• Task set
1. Answer these questions using the passage on the history jobs report:
(a) About what share of historians work outside academe?
(b) How many full-time positions did the AHA Career Center advertise during the 2018-19 hiring cycle?
(c) By about what percent did the number of history job ads on H-Net drop?
2. The passage on the history jobs report gives earlier and later ad counts for several kinds of positions. List every such kind of position with both of its figures.

At the same time, fewer Ph.D.s in history are being awarded.

The new data appeared in the American Historical Association’s annual jobs report, released Wednesday. The report is based on jobs posted to the AHA Career Center and the separate H-Net Job Guide. About 25 percent of historians work outside academe, so the report does not reflect the entire jobs outlook, but it is considered representative of overall disciplinary trends.

“We may have reached a point of stability in the academic job market,” reads the report, written by Dylan Ruediger, an AHA staffer. During the 2018-19 hiring cycle, the AHA Career Center hosted ads for 538 full-time positions, making for a 1.8 percent decline year over year.

Ads for jobs beyond the professoriate, in particular, dropped from 59 to 51, accounting for much of the overall decrease.

Tenure-track jobs declined from 320 to 318, as postdoctoral fellowships rose from 78 to 79, and non-tenure-track positions increased from 91 to 92.

On H-Net, the number of history job ads dropped by about 9 percent.

Together, Ruediger wrote, “the two leading job boards indicate a modest 2.9 percent decline in tenure-track positions and a 5 percent decline in contingent faculty positions compared to 2017-18.”

Like the humanities generally, “history has seen decreased enrollments and a decline in the number of majors since the recession of 2008-09,” the report also says. “This long-term trend might have finally bottomed out, thanks to the creativity and determination of faculty who are reinvigorating history courses, and departments willing to put student interests and outcomes at the center of their curricula.”

Meanwhile, “departments have responded to years of difficult academic hiring cycles by shrinking the size of their doctoral programs.”

People photos with keypoints
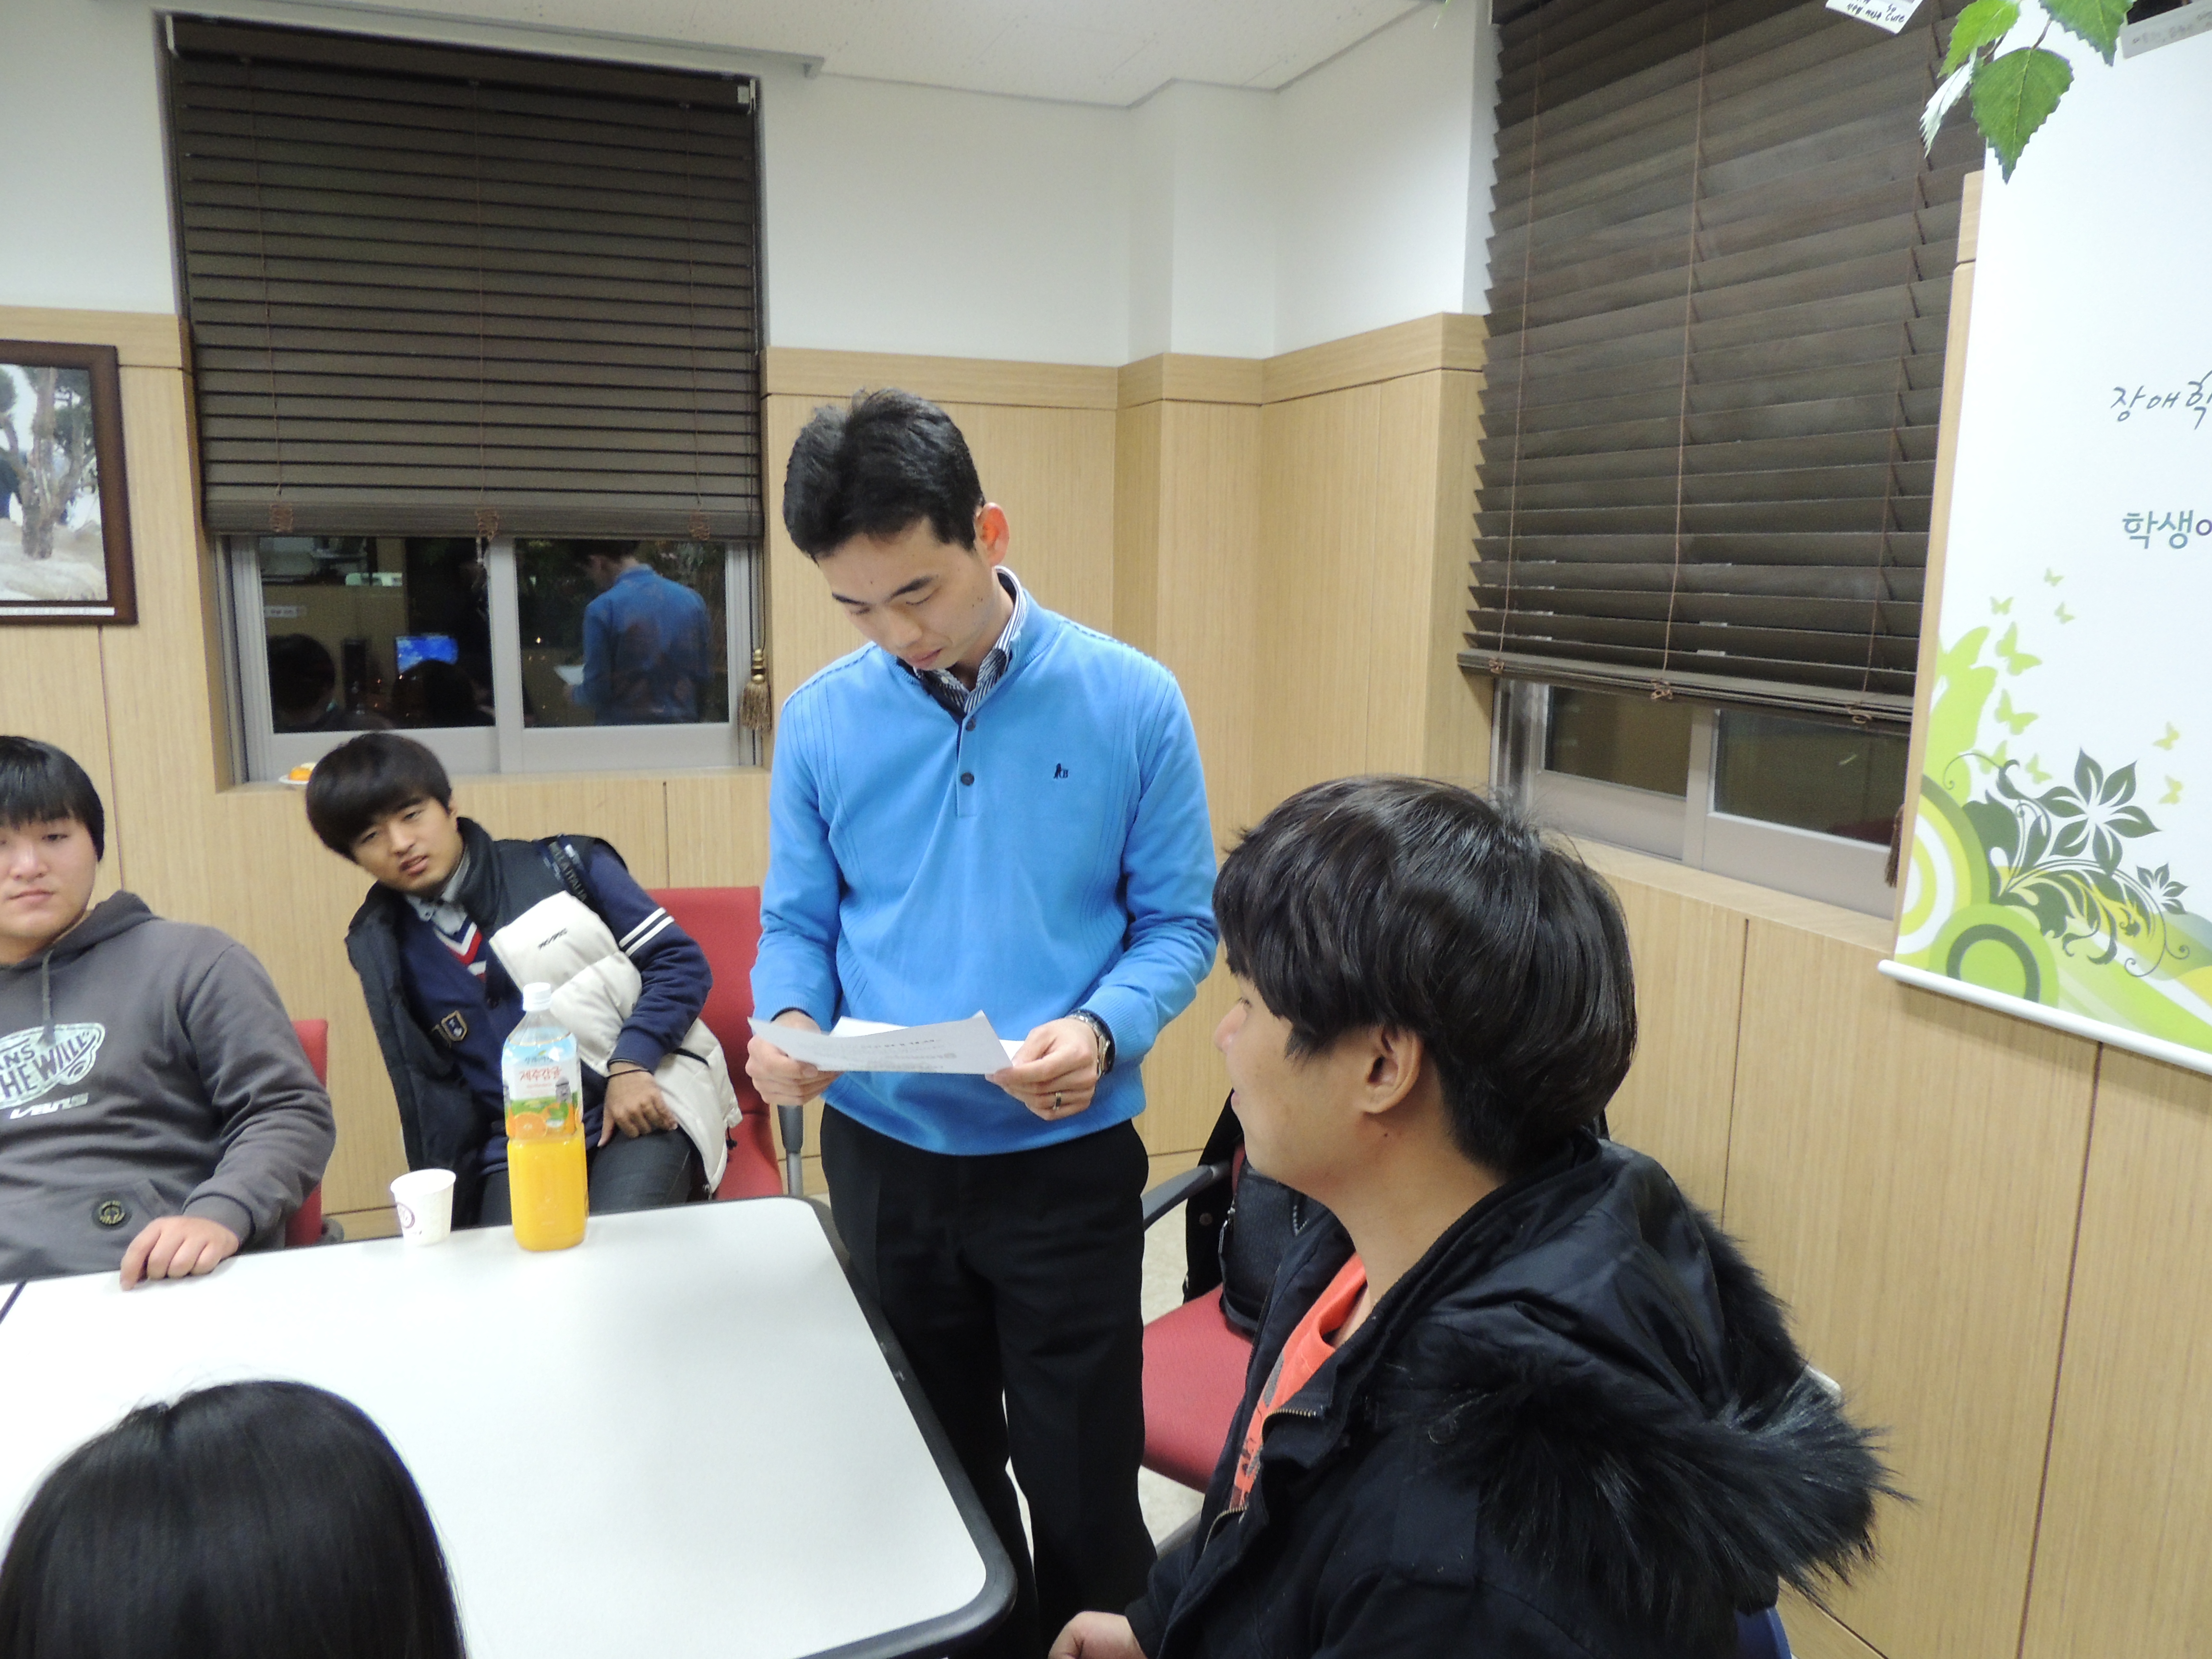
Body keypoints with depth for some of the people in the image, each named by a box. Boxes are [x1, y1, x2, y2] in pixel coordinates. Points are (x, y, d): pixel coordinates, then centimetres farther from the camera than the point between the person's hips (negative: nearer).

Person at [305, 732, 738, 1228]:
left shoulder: (562, 865, 2)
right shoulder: (382, 946, 12)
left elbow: (681, 961, 1)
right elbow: (435, 1086, 19)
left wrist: (631, 1064, -14)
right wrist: (445, 1209, 9)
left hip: (643, 1105, -2)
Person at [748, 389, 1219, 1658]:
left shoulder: (1130, 702, -10)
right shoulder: (822, 719, -3)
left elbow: (1179, 925, -6)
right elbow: (797, 921, 4)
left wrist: (1103, 1032, -25)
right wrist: (788, 1022, -17)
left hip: (1069, 1162, -2)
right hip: (883, 1157, 3)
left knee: (1081, 1490, 10)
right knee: (936, 1482, 22)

• Exercise results
1.
(a) About 25 percent
(b) 538
(c) About 9 percent

2.
Jobs beyond the professoriate: 59 to 51
Tenure-track jobs: 320 to 318
Postdoctoral fellowships: 78 to 79
Non-tenure-track positions: 91 to 92